«Il nome di Samuel e di Elisabetta si aggiungono ad una lunga lista di persona che hanno perso la vita a causa del lavoro nella nostra Regione e ad una lista ancora più lunga che nel nostro Paese si aggiorna tragicamente ogni giorno. Sentimenti di sgomento, sofferenza e rabbia pervadono tutta la nostra comunità di fronte a queste giovani vite spezzate nell’atto del lavoro». A sottolinearlo è l’avv. Francesca Di Maolo, coordinatrice della Commissione regionale per i problemi sociali e il lavoro della Ceu nell’esprimere, a nome dell’organismo pastorale delle Chiese dell’Umbria, «immenso dolore per la tragedia sul lavoro che si è verificata a Gubbio (il 7 maggio, ndr) e la nostra vicinanza ai familiari, agli amici delle vittime e a tutta la comunità».

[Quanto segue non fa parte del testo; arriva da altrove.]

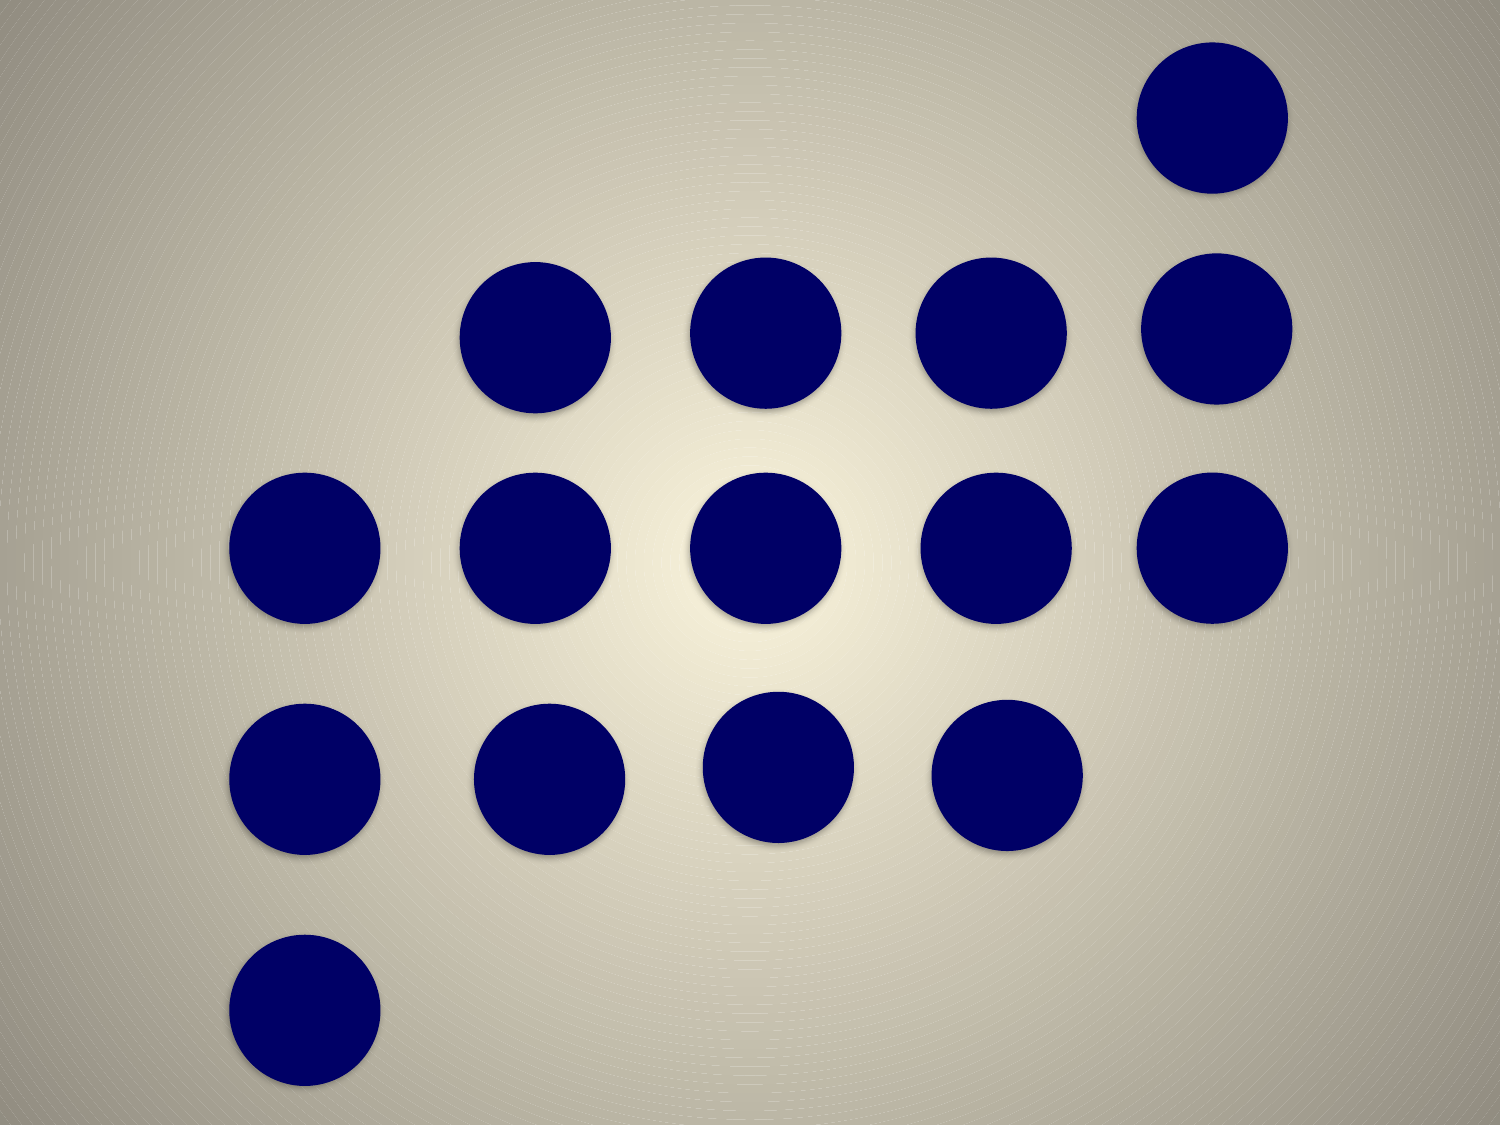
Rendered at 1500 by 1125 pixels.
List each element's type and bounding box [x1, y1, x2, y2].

text_box [228, 42, 1293, 1087]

Sicurezza sul lavoro fattore rilevante di civiltà. «Se questo è il momento del dolore – prosegue la coordinatrice Di Maolo –, né oggi, né domani può essere il tempo della rassegnazione. Non si può morire di lavoro. Non si può più. Il lavoro non può trasformarsi in morte, perché il lavoro è vita, perché il lavoro è espressione della nostra identità, è partecipazione all’organizzazione economica e sociale del Paese, è espressione e fondamento della nostra democrazia. Per questo la sicurezza di chi lavora è una priorità sociale fondamentale ed è uno dei fattori più rilevanti della nostra civiltà».

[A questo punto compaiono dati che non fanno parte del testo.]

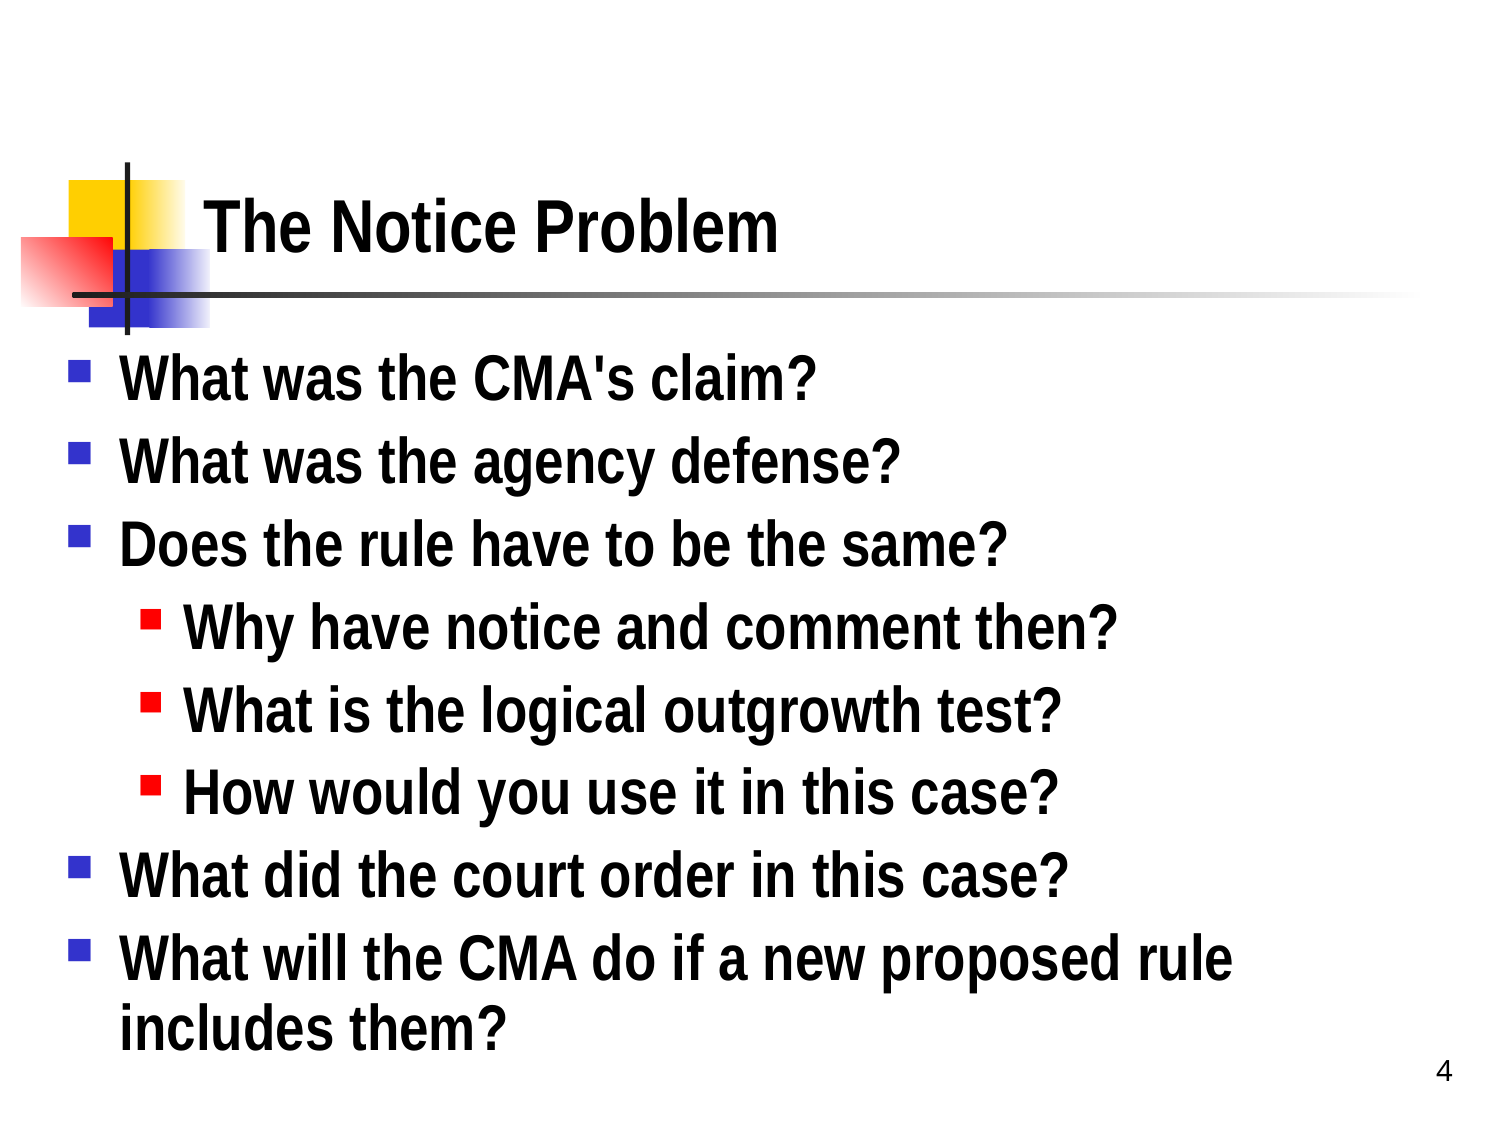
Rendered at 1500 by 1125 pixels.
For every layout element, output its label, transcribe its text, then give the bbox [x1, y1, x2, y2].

title The Notice Problem [188, 35, 1468, 275]
slide_number 4 [1155, 1024, 1468, 1100]
list What was the CMA's claim? What was the agency defense? Does the rule have to be the same? Why have notice and comment then? What is the logical outgrowth test? How would you use it in this case? What did the court order in this case? What will the CMA do if a new proposed rule includes them? [50, 337, 1450, 1075]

La crisi occupazionale non attenui la sicurezza. «Siamo tutti consapevoli che ci aspettano giorni difficili – evidenzia l’avv. Di Maolo – perché stiamo attraversando una crisi senza precedenti. Di fronte alla crescita della disoccupazione, che colpisce soprattutto i giovani e le donne, c’è il serio rischio che l’attenzione sulla sicurezza del lavoro si attenui. Tutte le Istituzioni e la comunità nel suo complesso devono impegnarsi sulla via della sicurezza sul lavoro con determinazione e responsabilità».

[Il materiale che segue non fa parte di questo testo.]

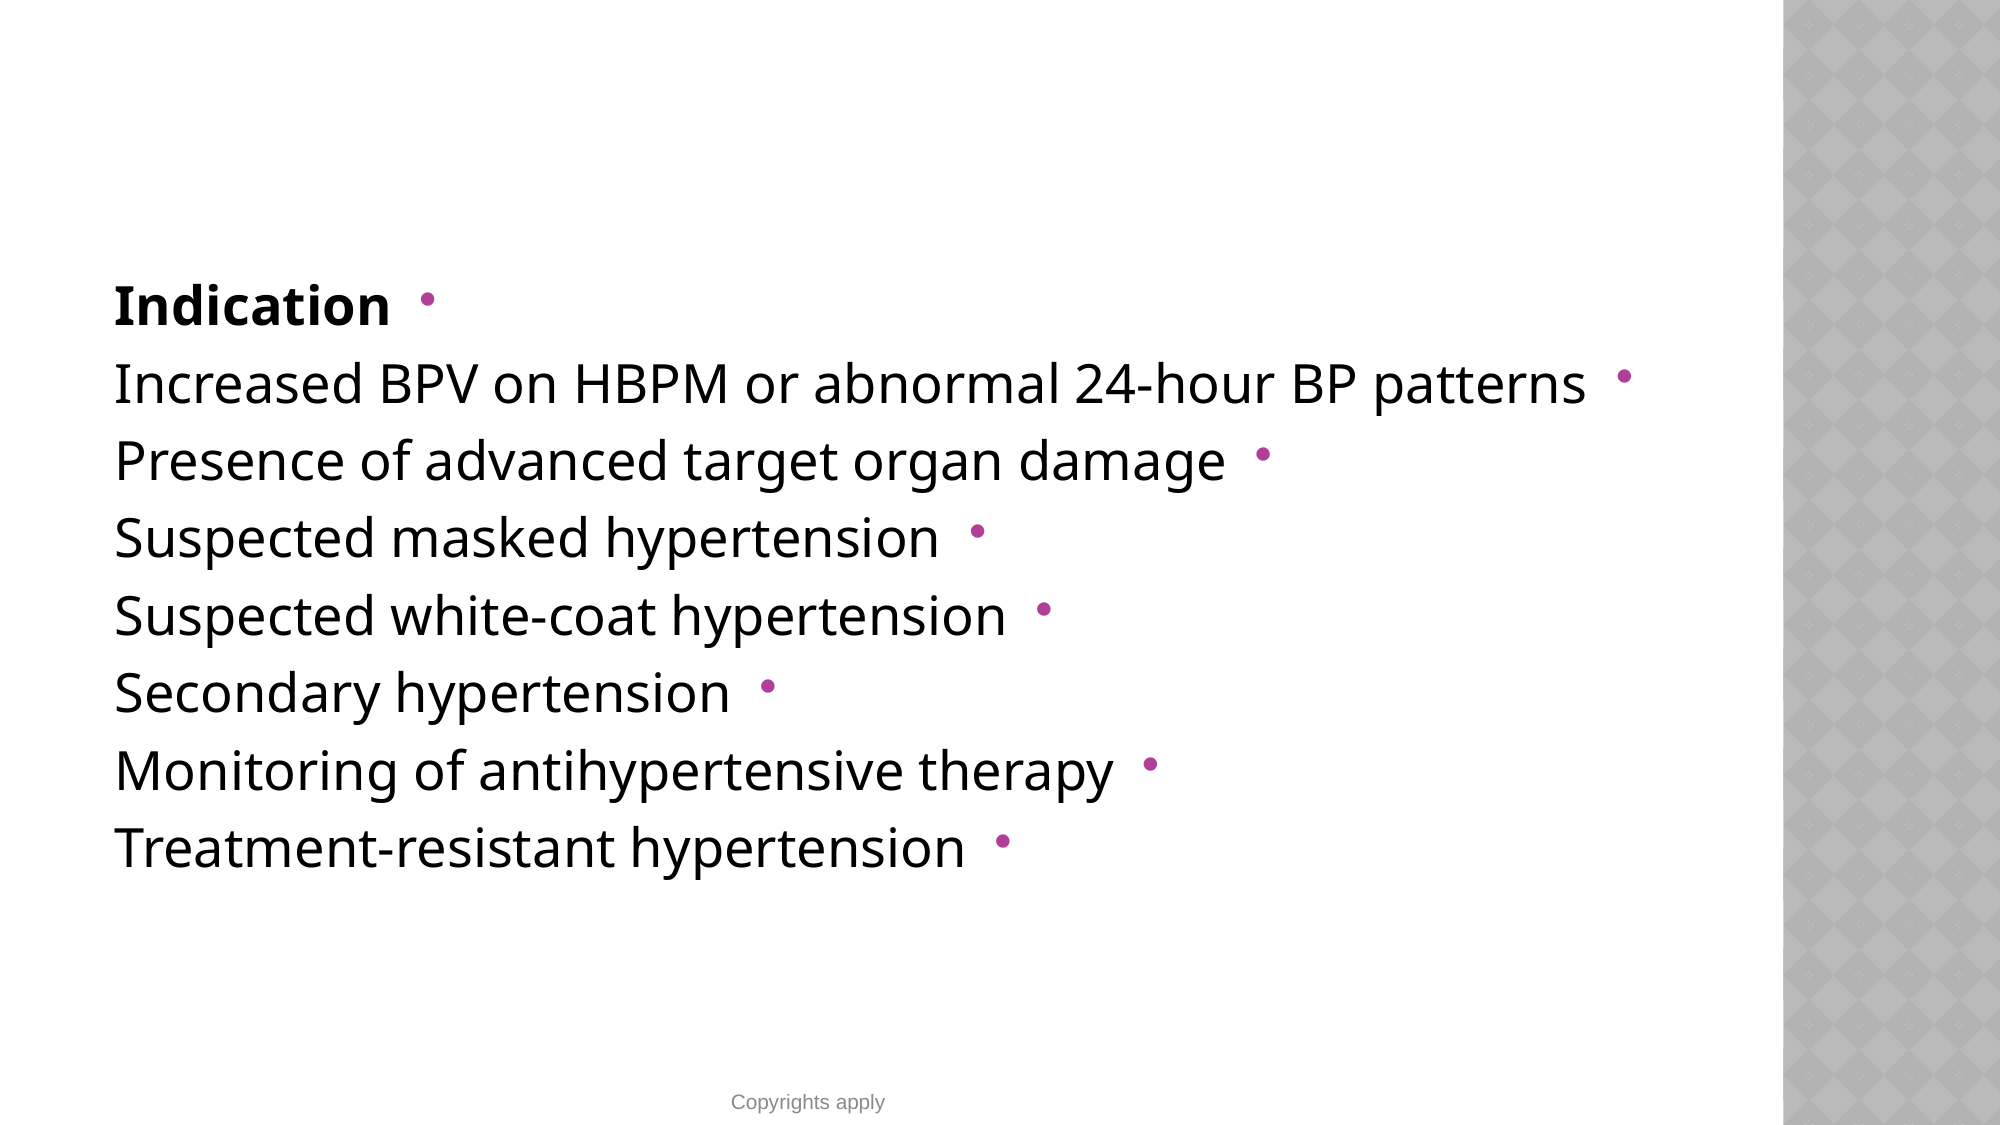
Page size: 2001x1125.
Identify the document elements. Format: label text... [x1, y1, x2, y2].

footer Copyrights apply [99, 1075, 900, 1114]
list Indication Increased BPV on HBPM or abnormal 24‐hour BP patterns Presence of advanced target organ damage Suspected masked hypertension Suspected white‐coat hypertension Secondary hypertension Monitoring of antihypertensive therapy Treatment‐resistant hypertension [99, 264, 1684, 1059]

No al lavoro che possa ferire, umiliare o uccidere. «Samuel ed Elisabetta, insieme a tutti gli altri nomi che li hanno preceduti – conclude la coordinatrice della Commissione Ceu –, non diventino per noi solo una doverosa memoria, ma un impegno a custodire la persona che lavora e a fondare realmente la nostra Repubblica di un lavoro degno che esprima tutta la vita delle persone che lo rendono e che mai possa ferire, umiliare o uccidere».